- [EXERCICES]:
1. Recopiez l'extrait du récit d'exploration en commençant à « Château Schrödinger (03/2022) » et en terminant à « la piètre qualité. ».
2. Énumérez les obstacles que l'extrait cite comme rendant inaccessibles les lieux repérés.

- [EXTRAIT]:

Château Schrödinger (03/2022)
Cette exploration s’est faite en fin d’après-midi après de nombreux repérages ratés, de marche et d’heure de route. J’ai fait les photos au smartphone, veuillez donc par avance en excuser la piètre qualité.
Notre expédition touche bientôt à sa fin et l’ensemble des lieux que nous avons repérés ne sont pas accessibles. Caméra, alarme ou vigiles… Nous nous rabattons vers un château que Tim connaît dans le coin. La route ne sera pas longue, nous avons fait le principal ce matin.

- [DOCUMENTS FOURNIS]:
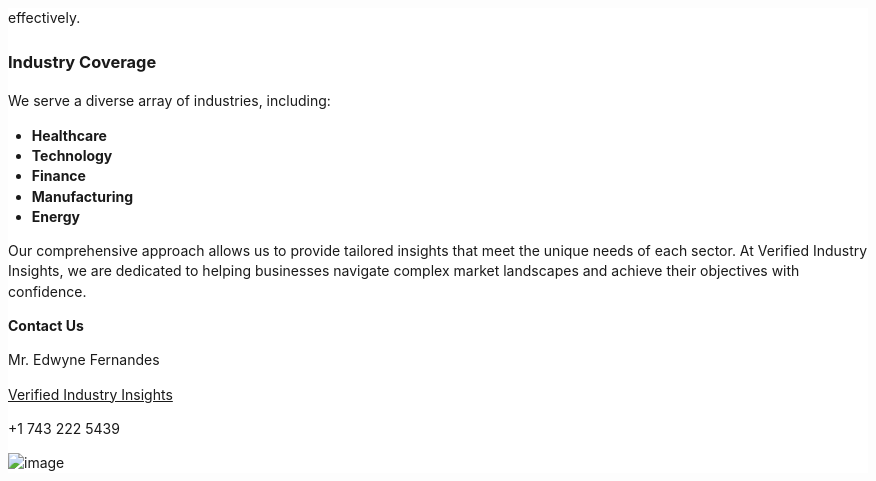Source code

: effectively.</p><h3>Industry Coverage</h3><p>We serve a diverse array of industries, including:</p><ul><li><strong>Healthcare</strong></li><li><strong>Technology</strong></li><li><strong>Finance</strong></li><li><strong>Manufacturing</strong></li><li><strong>Energy</strong></li></ul><p>Our comprehensive approach allows us to provide tailored insights that meet the unique needs of each sector. At Verified Industry Insights, we are dedicated to helping businesses navigate complex market landscapes and achieve their objectives with confidence.</p><p><strong>Contact Us</strong></p><p>Mr. Edwyne Fernandes</p><p><a href="https://www.verifiedindustryinsights.com/">Verified Industry Insights</a></p><p>+1 743 222 5439</p>
![image](https://github.com/user-attachments/assets/3cfa5554-574a-40f5-8733-2445976cc619)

- [RÉSULTATS ATTENDUS]:
1.
Château Schrödinger (03/2022)
Cette exploration s’est faite en fin d’après-midi après de nombreux repérages ratés, de marche et d’heure de route. J’ai fait les photos au smartphone, veuillez donc par avance en excuser la piètre qualité.

2.
- Caméra
- Alarme
- Vigiles